Langkah ini merupakan instruksi langsung Presiden Prabowo Subianto guna memastikan ketersediaan pangan bergizi bagi penyintas bencana menjelang pelaksanaan ibadah Ramadan.
Dalam rapat evaluasi di Senayan, Rabu, 18 Februari 2026, pemerintah mengonfirmasi bahwa seluruh anggaran telah dibelanjakan untuk pengadaan sapi potong dan kini siap dikonsumsi oleh warga di ribuan desa terdampak.
Menteri Dalam Negeri Tito Karnavian selaku Kepala Satgas Percepatan Rehabilitasi dan Rekonstruksi Pasca Bencana Sumatera menyatakan bahwa penyaluran dilakukan serentak di 3.042 desa.

Pemerintah menetapkan prosedur ketat agar pembagian daging tersebut tuntas tepat satu hari sebelum memasuki bulan puasa sesuai tradisi lokal. Pengadaan logistik pangan ini dianggap sebagai prioritas untuk menjaga stabilitas psikologis dan fisik warga yang masih menempati hunian darurat maupun dalam masa pemulihan ekonomi.
Tito menjamin bahwa pada hari ini, warga di desa-desa sasaran sudah mulai menerima alokasi daging secara bertahap.
“Bapak Presiden memberikan bantuan sebanyak Rp72 miliar 750 juta untuk pembelian sapi dan pembagian daging di Aceh, termasuk wilayah Simeulue yang baru-baru ini terdampak gempa,” ujar Tito di hadapan anggota DPR RI, Rabu (18/2/2026).
Selain bantuan pangan pokok, Satgas dikoordinasikan bersama Kementerian Sosial juga menyiapkan skema santunan bagi korban jiwa dan stimulan ekonomi bagi rumah tangga yang kehilangan aset produktif.
Warga dengan kategori rumah rusak ringan atau sedang yang mengalami kerusakan perabotan rumah tangga maupun tempat usaha diberikan bantuan tunai sebesar Rp3 juta.
Sementara itu, bagi pengungsi yang memilih tidak tinggal di hunian sementara disediakan Dana Tunggu Hunian senilai Rp1,8 juta untuk durasi tiga bulan.

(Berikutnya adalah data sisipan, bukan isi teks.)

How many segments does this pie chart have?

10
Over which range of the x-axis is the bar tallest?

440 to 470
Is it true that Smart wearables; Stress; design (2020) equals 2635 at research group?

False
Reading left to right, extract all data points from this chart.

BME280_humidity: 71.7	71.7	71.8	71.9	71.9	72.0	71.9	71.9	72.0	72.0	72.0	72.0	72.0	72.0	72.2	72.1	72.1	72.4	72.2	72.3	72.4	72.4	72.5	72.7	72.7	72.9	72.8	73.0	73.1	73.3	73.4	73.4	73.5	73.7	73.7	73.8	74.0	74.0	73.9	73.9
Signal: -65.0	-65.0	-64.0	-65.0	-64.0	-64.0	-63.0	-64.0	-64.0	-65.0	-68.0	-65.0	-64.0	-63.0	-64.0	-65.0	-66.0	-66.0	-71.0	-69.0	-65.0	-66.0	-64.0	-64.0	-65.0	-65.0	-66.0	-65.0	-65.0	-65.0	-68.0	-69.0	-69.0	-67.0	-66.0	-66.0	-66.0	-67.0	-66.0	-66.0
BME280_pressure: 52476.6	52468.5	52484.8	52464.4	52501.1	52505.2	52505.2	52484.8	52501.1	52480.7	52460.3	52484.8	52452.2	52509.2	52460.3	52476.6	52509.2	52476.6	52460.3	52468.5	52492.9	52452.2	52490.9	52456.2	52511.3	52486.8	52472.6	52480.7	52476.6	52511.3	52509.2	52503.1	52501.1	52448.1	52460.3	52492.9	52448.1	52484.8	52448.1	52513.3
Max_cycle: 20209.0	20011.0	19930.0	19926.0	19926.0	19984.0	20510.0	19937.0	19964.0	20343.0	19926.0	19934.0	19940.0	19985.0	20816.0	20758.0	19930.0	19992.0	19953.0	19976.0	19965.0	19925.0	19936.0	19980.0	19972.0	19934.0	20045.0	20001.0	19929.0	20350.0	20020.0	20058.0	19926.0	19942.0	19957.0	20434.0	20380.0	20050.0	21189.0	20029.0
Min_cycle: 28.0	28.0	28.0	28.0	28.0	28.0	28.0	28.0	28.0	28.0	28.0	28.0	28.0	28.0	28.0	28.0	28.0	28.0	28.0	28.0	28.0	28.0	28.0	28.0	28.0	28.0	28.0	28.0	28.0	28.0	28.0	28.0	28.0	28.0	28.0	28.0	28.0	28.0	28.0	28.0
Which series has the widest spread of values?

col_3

Akurasi data menjadi tumpuan utama agar distribusi dana segar ini tidak tumpang tindih dan benar-benar menjangkau ahli waris yang berhak.
Realisasi penyaluran dana bantuan di wilayah Sumatera diklaim telah menunjukkan angka yang signifikan berkat metode validasi berbasis alamat dan nama yang disinkronkan dengan data Badan Pusat Statistik.

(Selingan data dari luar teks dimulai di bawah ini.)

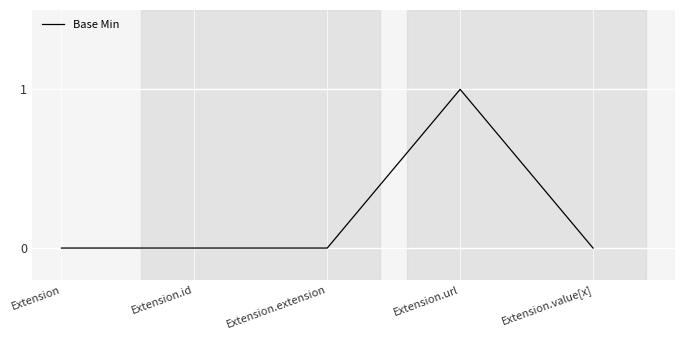

What is the change in value from Extension.extension to Extension.url?

+1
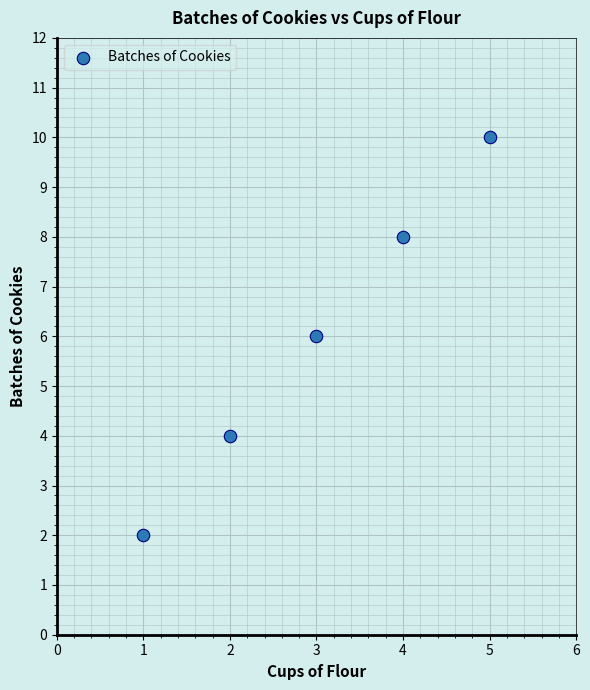

What is the average X value?

3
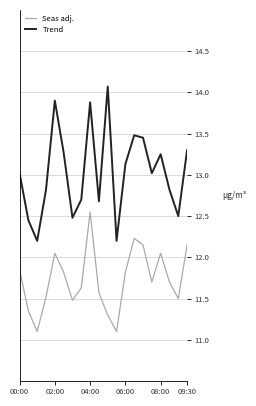

How many interior local valleys does the Seas adj. series have?

5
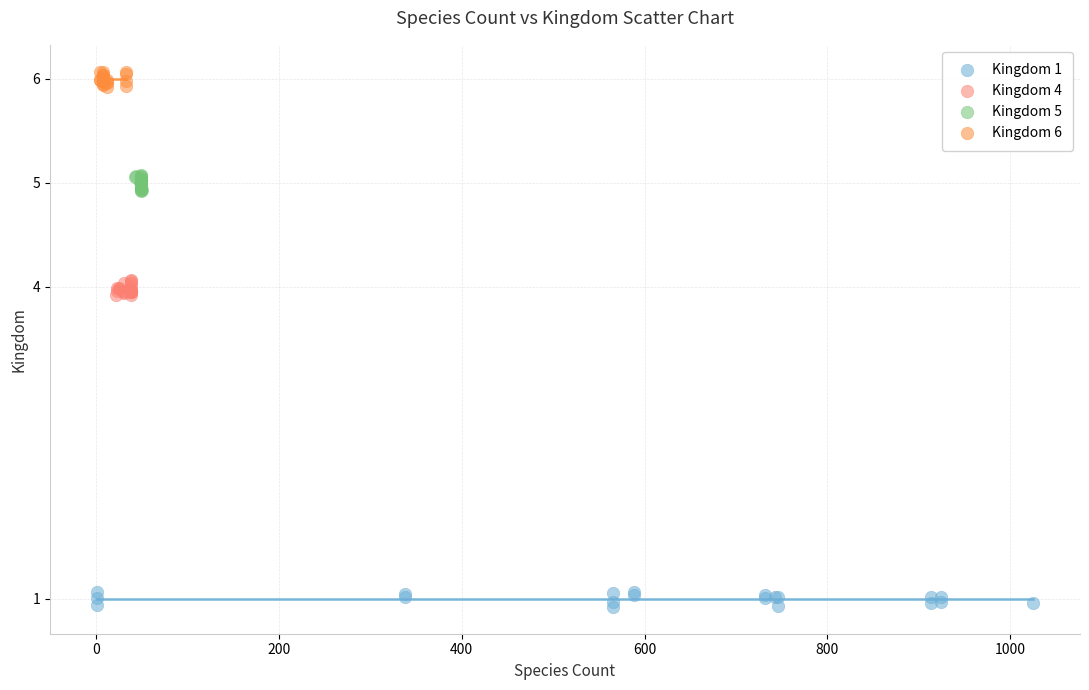

Which series reaches the minimum Y coordinate?

Kingdom 1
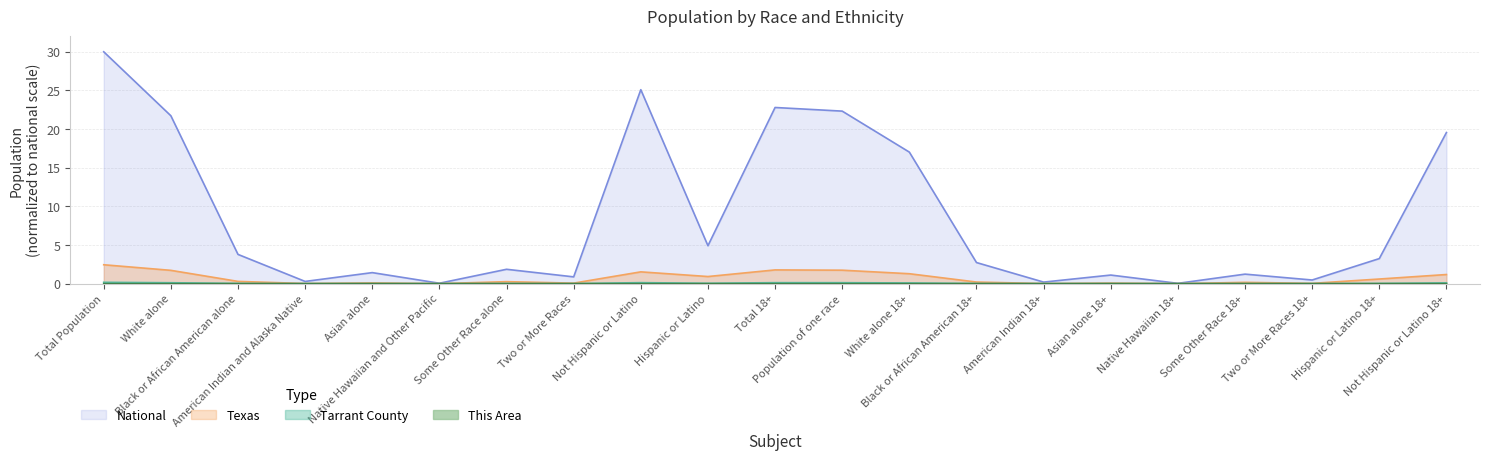

True or false: Tarrant County and Texas intersect in this chart.

False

Di Aceh, angka realisasi penyerapan bantuan telah menyentuh 93,87 persen, sementara Sumatera Utara dan Sumatera Barat masing-masing mencapai 99,47 persen dan 97,17 persen.

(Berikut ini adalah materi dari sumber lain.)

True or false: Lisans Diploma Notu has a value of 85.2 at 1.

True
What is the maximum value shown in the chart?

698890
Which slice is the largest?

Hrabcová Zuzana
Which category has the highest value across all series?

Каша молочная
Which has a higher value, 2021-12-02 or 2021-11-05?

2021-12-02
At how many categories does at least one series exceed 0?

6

Meskipun angka persentase sudah tinggi, pemerintah daerah masih melakukan pendataan intensif di beberapa titik guna menyapu bersih sisa anggaran bantuan yang belum tersalurkan kepada warga yang terlewat dalam pendataan awal.
“Di Aceh realisasi sudah mencapai 93,87 persen, Sumatera Utara 99,47 persen, dan Sumatera Barat 97,17 persen. Semua proses transfer dilakukan secara by name by address,” pungkas Tito dalam laporannya.
Upaya percepatan kini difokuskan pada Kementerian Sosial untuk segera mengeksekusi sisa anggaran stimulan ekonomi sebelum puncak mobilitas warga di bulan Ramadan.
Ketepatan waktu dalam penyaluran hak-hak warga ini menjadi kunci keberhasilan rehabilitasi sosial pascabencana di pesisir Sumatera. Pemerintah berharap sinergi antara pusat dan daerah dapat menutup celah keterlambatan distribusi sehingga seluruh penyintas bencana dapat menjalankan ibadah puasa dengan kondisi pangan yang tercukupi.